You’ll like it because you won’t have to let the cats in and out, and you won’t have to clean the litter box as often. When it was just Milo and me, we didn’t even have a litter box. When Melissa and I moved in together her cats were used to one, so we keep it around, but they hardly use it, especially in warm weather.
When Melissa and I go out of town for the weekend, we take the dog to her mom’s, but we don’t have to worry about the cats. With continuous feeders and a cat flap they’re fine for two or three days.
A few years ago my brother Eric put the first cat flap in the door going from the utility room to the outside. As I later discovered, that meant having to leave the door open between the kitchen (which is nice and new and clean and peaceful) and the utility room (which is old and shabby and messy and noisy). The new cat flap goes in the door between those two rooms, and makes the house quieter and cleaner. It probably reduces our energy bills, because the utility room isn’t heated.
Total project time: about an hour with setup and cleanup
Cost: $20 for the cat flap
Tools:
- Saber saw (nee Skil saw)
- Sawhorses
- Hammer and screwdriver to take door off hinges
- Electric drill (optional)
Instructions
Wedge a screwdriver under the door hinge pins and tap them out with a hammer.
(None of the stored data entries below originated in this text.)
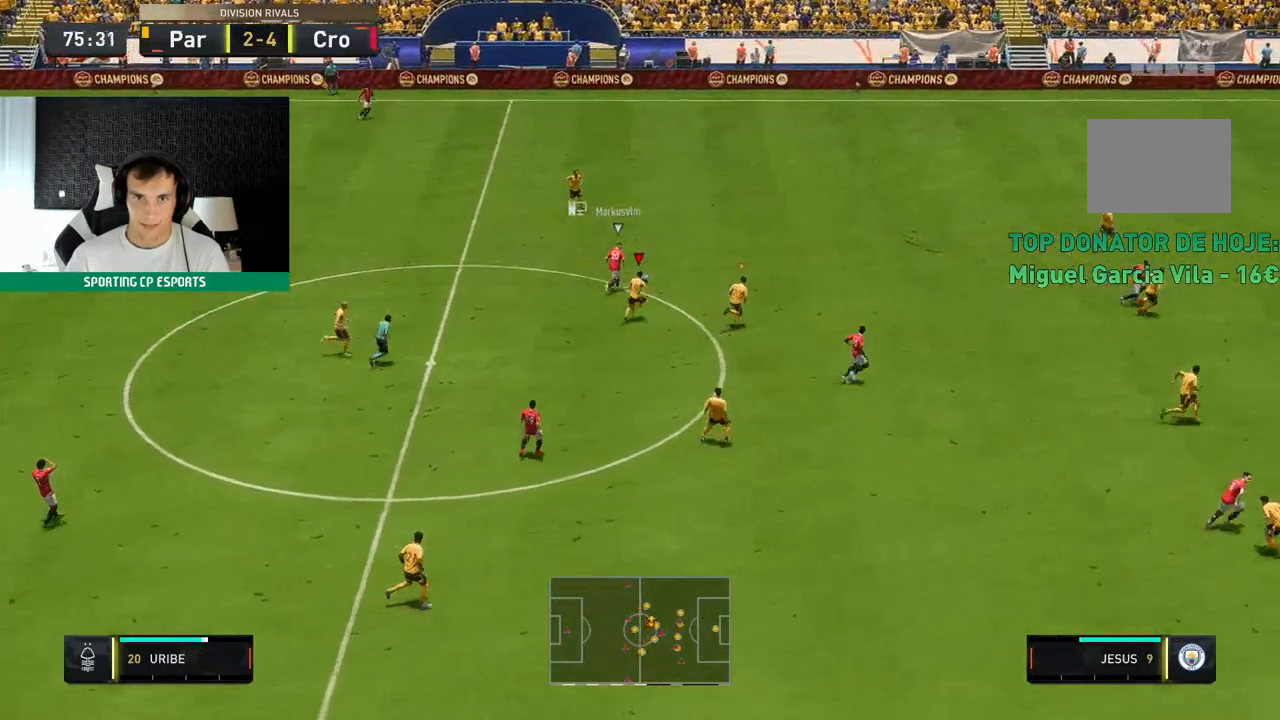
{"dt_ms": 500, "buttons": ["R2"], "left_stick": "up", "events": []}
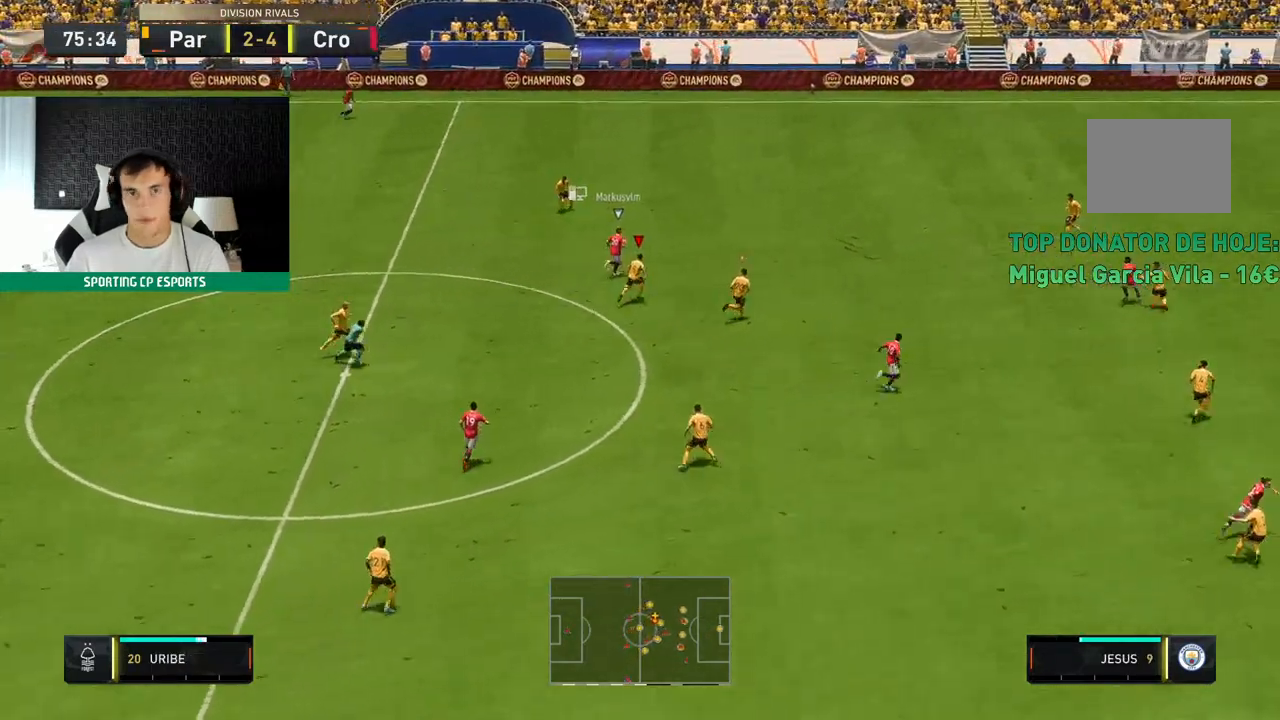
{"dt_ms": 500, "buttons": ["R2"], "left_stick": "up", "events": []}
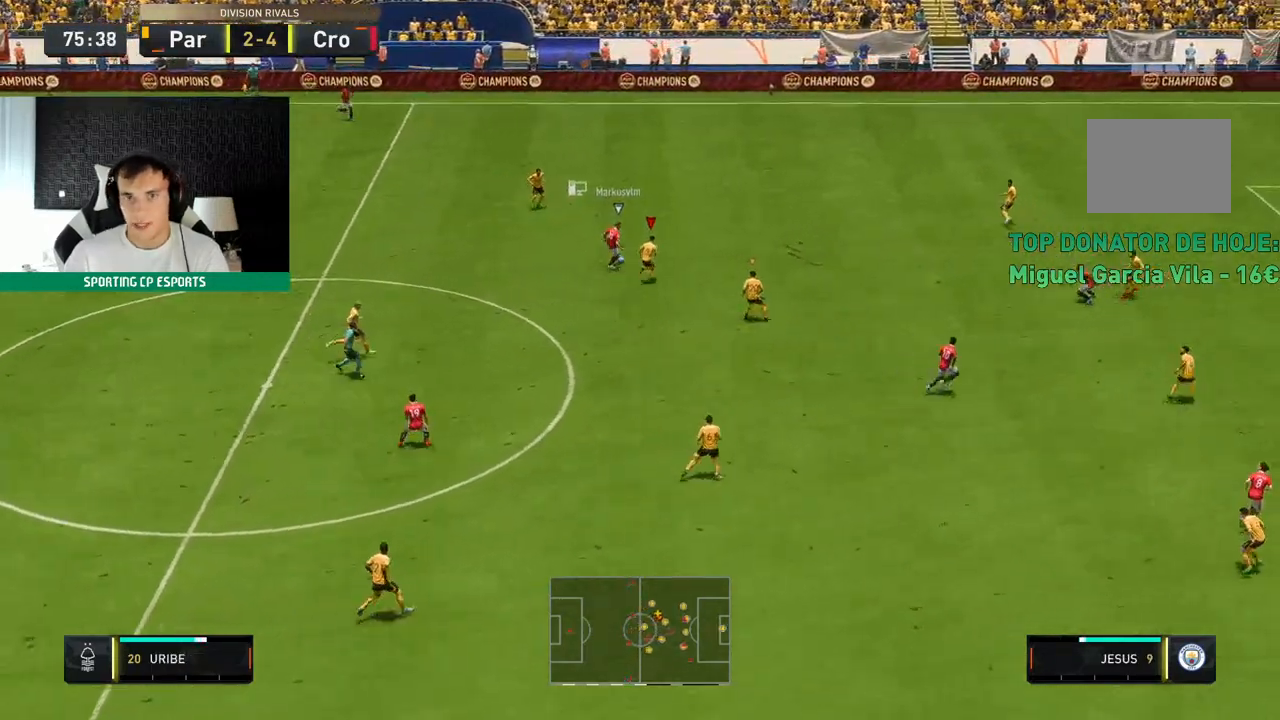
{"dt_ms": 500, "buttons": ["L2"], "left_stick": "down-left", "events": [[317, "left_stick", "left"], [400, "R2", "up"], [433, "left_stick", "down-left"], [450, "L2", "down"]]}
Set the door on sawhorses in an area where sawdust won’t be a problem.
The Ideal brand cat flap I used includes a tracing template. There are two small tricks to choosing where to lay that template on the door. Both relate to the fact that a hole in a door can weaken it.
Trick Number One: trace the cat flap on the door’s panels (the thin parts), not on the door’s frame (the thick parts). Trick Number Two: trace the bottom of the flap 5 to 6 inches from the bottom of the door so you won’t compromise the bottom of the door frame. That’s the distance Ideal recommends, and it turns out to be the right height for the cats. Notice how in the pictures they’re looking right through the flap.
If you aren’t experienced with a saber saw, there’s one other trick you may need to know. How do you get the saw started in the interior of a door? I used a cordless drill and a large bit to drill a starting hole a little bigger than a pencil. You can also plunge saw. Rest the saw at an angle to the wood, with the front of the saw’s metal platform touching the wood. Then press the trigger and gradually tilt the saw blade into the wood.
Movie: Milo’s First Trip Through the New Cat Flap
AVI Format Movie (1.5 Mbytes)
QuickTime Format Movie (1.8 Mbytes)
If you watch the movie, you’ll see Melissa’s hands holding Milo up to the flap. You’ll also hear me mumbling “action.” Also, this was actually the third or fourth attempt at capturing this special moment on film. When I was in biology, this is what we called nature fakery. It really makes you respect the guys on the Discovery channel. I’ll bet the orangutans show up to work stoned, and the rhinos are all catty prima donnas who sleep with each other’s boyfriends.
Fine Points of Having a Cat Door
The Ideal cat flaps have a lock, so you can leave the flap totally open, totally locked, or set it so the cats can go in but not out, or out but not in. Why? Well, for instance, if the cats have a vet appointment the next morning you might want them to be able to come in, but not go back out so you’ll be able to find them in the morning.
The lock is slightly problematic. The cats sometimes trip it and lock themselves out. I generally wedge something into the lock to keep it in the open position.
I’ve seen opossums, raccoons, skunks and ground hogs in my yard. When I first put in a cat flap I was worried about other animals coming into the house. After four years we finally had another animal come inside. It was a grey cat. The other cats are apparently friends with it, judging from the fact they don’t raise a fuss (though the dog does).
To avoid unlawful animal entry, PetSafe makes a line of electronic pet doors. They won’t open unless they sense a signal from a special collar your pet wears. It strikes me as too expensive and too complicated to rely on, but it’s another option.